He naturally had to turn the facts upside down. It is the height
of hypocrisy that he claimed England's goal was to maintain peace,
despite the war cries and the incitements that he directed against
the Reich.
No one in the past months, years and decades worked harder
at unleashing a European war, with the goal of destroying Germany,
than England.
The other side had no statesman of the stature of Adolf Hitler,
who fought untiringly to keep Europe free of chaos, or who worked
so honestly for an understanding with England.
Even during the period when the National Socialist movement
was struggling for power, the Führer did all he could to
eliminate the idea that France was Germany's hereditary enemy.
He succeeded. No National Socialist tried to score cheap patriotic
points in this way. The Führer's goal of establishing friendly
relations between the two Western European states is expressed
clearly in his book "Mein Kampf." The words he used
there are clear proof that he was intent from the beginning on
eliminating the old attitudes that resulted from the war and
to build a new and better relationship.
Since the takeover, the Führer has extended the educational
work of the party to the entire German people. In nearly every
speech he discussed the relationship of Germany to the two Western
nations. He repeatedly said that, once the Saar issue was resolved,
Germany had no territorial claims on France. That is, he clearly
renounced any German claims to the provinces of Alsace-Lorraine
that had been taken from Germany in 1918. He repeatedly said
that Germany had no claims on England either, with the exception
of our former colonies. This showed both states the importance
Adolf Hitler placed on friendly relations.
And one should not forget that it was these two nations that
hardly made it easy for the Führer to say these words and
proclaim such intentions. Mostly the statesmen to whom the Führer
spoke seemed not to hear him, and when they did respond it was
mostly only to doubt his words or to complain about them, or
to see the German declarations or compromises as self-evident.
If the statesmen did not do it, the press of these nations
did. They used every opportunity to throw dirt at the Führer,
to make him look ridiculous, or to reject his proposals impudently.
It really took great patience and strong faith in the face of
such "successes" to maintain hope in an improvement
of the situation.
The Führer never gave up hope, as his behavior in past years proves,
particularly in the last days and hours before the French and English
declared war. He did everything to prevent a new war in Europe and to
spare its peoples new misery and privation. Today Herr Chamberlain is
the leader of the warmongering against Germany and still dares to say
he did everything to prevent the war. We need only look back on the events
of recent years to show what the Führer has done for peace in Europe,
and what Mr. Chamberlain has done.

> _Listed records_

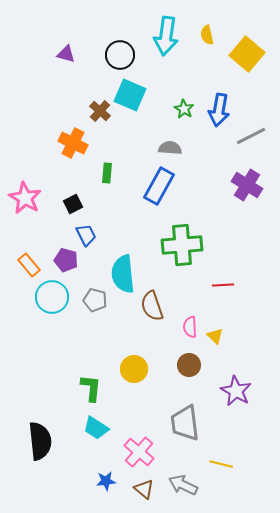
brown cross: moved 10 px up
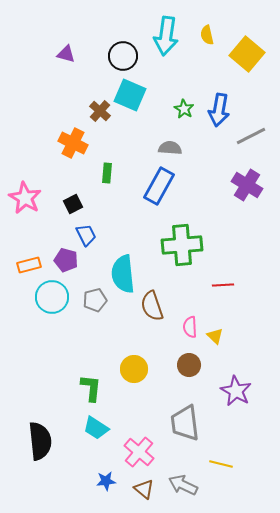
black circle: moved 3 px right, 1 px down
orange rectangle: rotated 65 degrees counterclockwise
gray pentagon: rotated 30 degrees counterclockwise
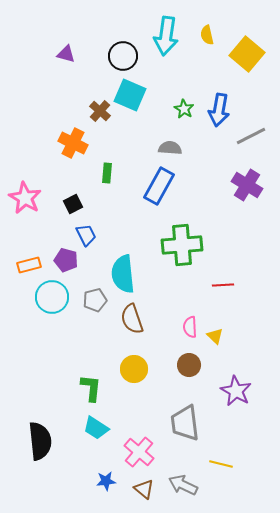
brown semicircle: moved 20 px left, 13 px down
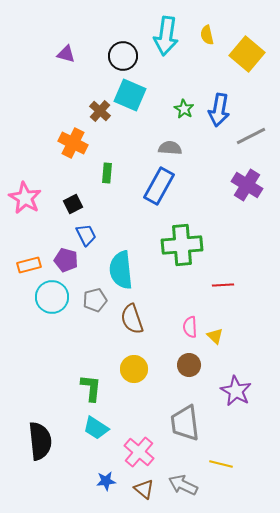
cyan semicircle: moved 2 px left, 4 px up
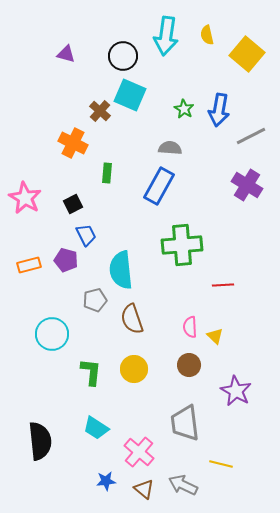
cyan circle: moved 37 px down
green L-shape: moved 16 px up
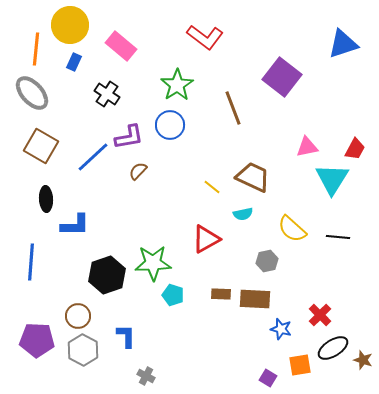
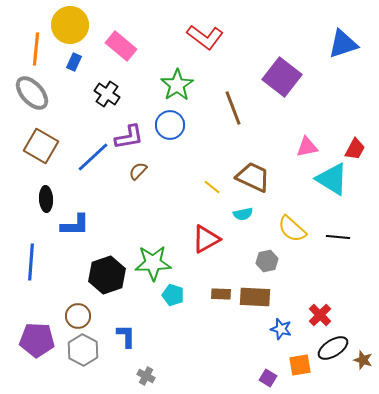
cyan triangle at (332, 179): rotated 30 degrees counterclockwise
brown rectangle at (255, 299): moved 2 px up
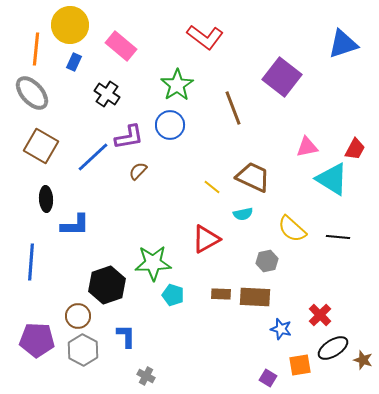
black hexagon at (107, 275): moved 10 px down
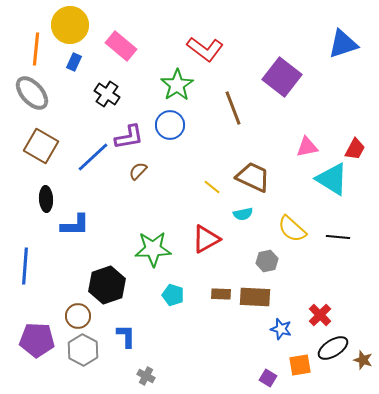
red L-shape at (205, 37): moved 12 px down
blue line at (31, 262): moved 6 px left, 4 px down
green star at (153, 263): moved 14 px up
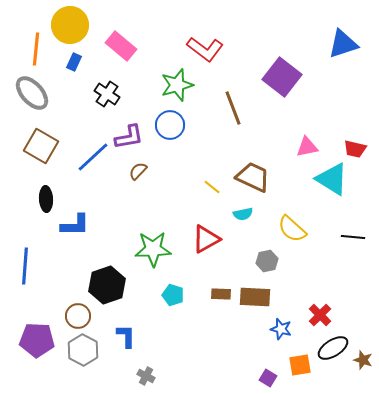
green star at (177, 85): rotated 16 degrees clockwise
red trapezoid at (355, 149): rotated 75 degrees clockwise
black line at (338, 237): moved 15 px right
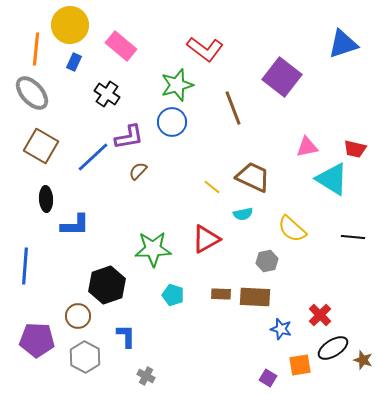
blue circle at (170, 125): moved 2 px right, 3 px up
gray hexagon at (83, 350): moved 2 px right, 7 px down
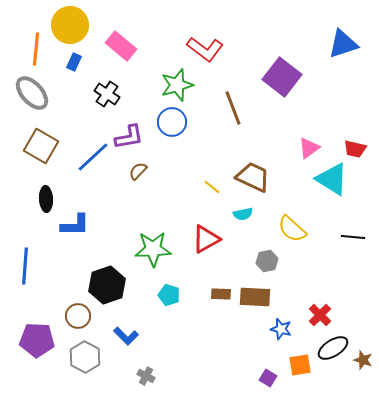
pink triangle at (307, 147): moved 2 px right, 1 px down; rotated 25 degrees counterclockwise
cyan pentagon at (173, 295): moved 4 px left
blue L-shape at (126, 336): rotated 135 degrees clockwise
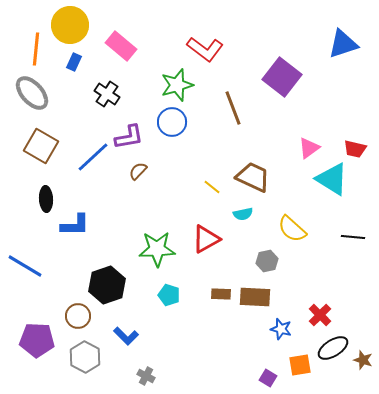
green star at (153, 249): moved 4 px right
blue line at (25, 266): rotated 63 degrees counterclockwise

> _To be done_
Translate this sentence from the excerpted text about Germany's relations with England and France into Spanish: "He repeatedly said that, once the Saar issue was resolved, Germany had no territorial claims on France."

> _Task answer_
Dijo repetidamente que, una vez resuelta la cuestión del Sarre, Alemania no tenía reivindicaciones territoriales sobre Francia.